— Instructions for the task —
Can you reproduce the entries verbatim, from the line containing "scientific name: Hippobroma longiflora" through the end of the entries, with both ends included?

[Excerpt from a dataset]
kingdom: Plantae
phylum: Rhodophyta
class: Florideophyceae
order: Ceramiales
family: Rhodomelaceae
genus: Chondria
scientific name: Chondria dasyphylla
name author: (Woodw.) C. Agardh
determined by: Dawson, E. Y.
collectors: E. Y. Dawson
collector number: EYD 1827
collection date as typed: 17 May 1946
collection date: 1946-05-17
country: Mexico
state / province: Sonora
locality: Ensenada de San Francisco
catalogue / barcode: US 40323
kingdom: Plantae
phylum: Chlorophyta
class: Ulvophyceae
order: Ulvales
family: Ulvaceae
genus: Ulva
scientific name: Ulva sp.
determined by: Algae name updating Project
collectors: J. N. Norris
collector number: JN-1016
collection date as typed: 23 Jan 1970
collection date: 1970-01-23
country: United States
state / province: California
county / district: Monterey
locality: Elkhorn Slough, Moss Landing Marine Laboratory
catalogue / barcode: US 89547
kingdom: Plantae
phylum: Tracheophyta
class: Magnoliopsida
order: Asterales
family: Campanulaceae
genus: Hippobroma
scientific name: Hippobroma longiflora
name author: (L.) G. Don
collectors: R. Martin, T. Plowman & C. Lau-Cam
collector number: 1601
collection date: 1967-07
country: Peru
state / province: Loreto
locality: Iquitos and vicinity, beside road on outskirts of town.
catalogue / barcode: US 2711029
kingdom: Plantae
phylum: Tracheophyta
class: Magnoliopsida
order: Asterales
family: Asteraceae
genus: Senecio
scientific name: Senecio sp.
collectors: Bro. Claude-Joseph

— Response for this exercise —
scientific name: Hippobroma longiflora
name author: (L.) G. Don
collectors: R. Martin, T. Plowman & C. Lau-Cam
collector number: 1601
collection date: 1967-07
country: Peru
state / province: Loreto
locality: Iquitos and vicinity, beside road on outskirts of town.
catalogue / barcode: US 2711029
kingdom: Plantae
phylum: Tracheophyta
class: Magnoliopsida
order: Asterales
family: Asteraceae
genus: Senecio
scientific name: Senecio sp.
collectors: Bro. Claude-Joseph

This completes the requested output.